The Brexit deadline has been extended to October 31, with another review scheduled for June, Maltese Prime Minister Joseph Muscat has indicated.
Tusk announced he would meet with May to confirm the UK government’s agreement to the extension of Article 50, though he did not disclose the length of the extension himself. The UK Parliament backed May’s proposal to extend the deadline to June 30 earlier this week, while Tusk recently proposed a delay of up to a year.
The extension means the UK will be obligated to take part in next month’s EU parliamentary elections.
May wrote to Tusk seeking an extension on Brexit last week, after three failed attempts to pass her Brexit deal through Parliament left the UK facing the possibility of being bounced out of the EU without a deal on Friday.
The UK PM has said she believes June 30 offers ample time for the warring factions of her government to agree on a deal, though she told members of the EU council on Wednesday that she would accept a longer extension as long as it included a “get-out-early clause” in case an agreement was reached.
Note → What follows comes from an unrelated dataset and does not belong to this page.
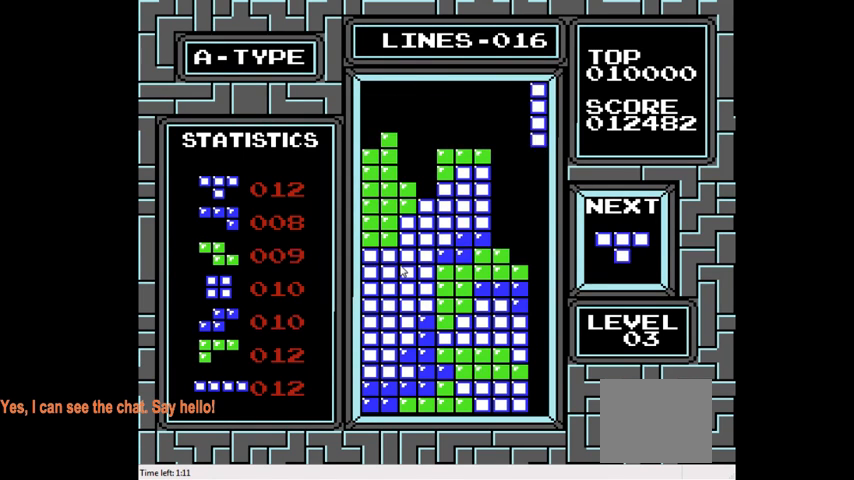
{"buttons": ["DPAD_DOWN"], "right_stick": "center", "events": [[267, "DPAD_DOWN", "up"], [433, "DPAD_DOWN", "down"]]}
She even hinted this could happen as soon as May 22, avoiding the issue posed by an outward-bound UK having a say in EU elections.
May and Labour party leader Jeremy Corbyn plan to resume discussions on Thursday. Talks to work out a trans-partisan compromise appeared to stall last week, with May unable to offer “real change or compromise” in the form of policy concessions or amendments to her proposed deal, according to Labour representatives.
Corbyn has joined members of May’s own Conservative party in calling for her resignation over her bungling of Brexit. While she has said in the past that she’d step down after negotiating safe passage out of the EU, she has also declared that “as prime minister” she would not let the country remain in the bloc past June 30. May survived a no-confidence vote in December, and lawmakers must wait until the end of the year to try again.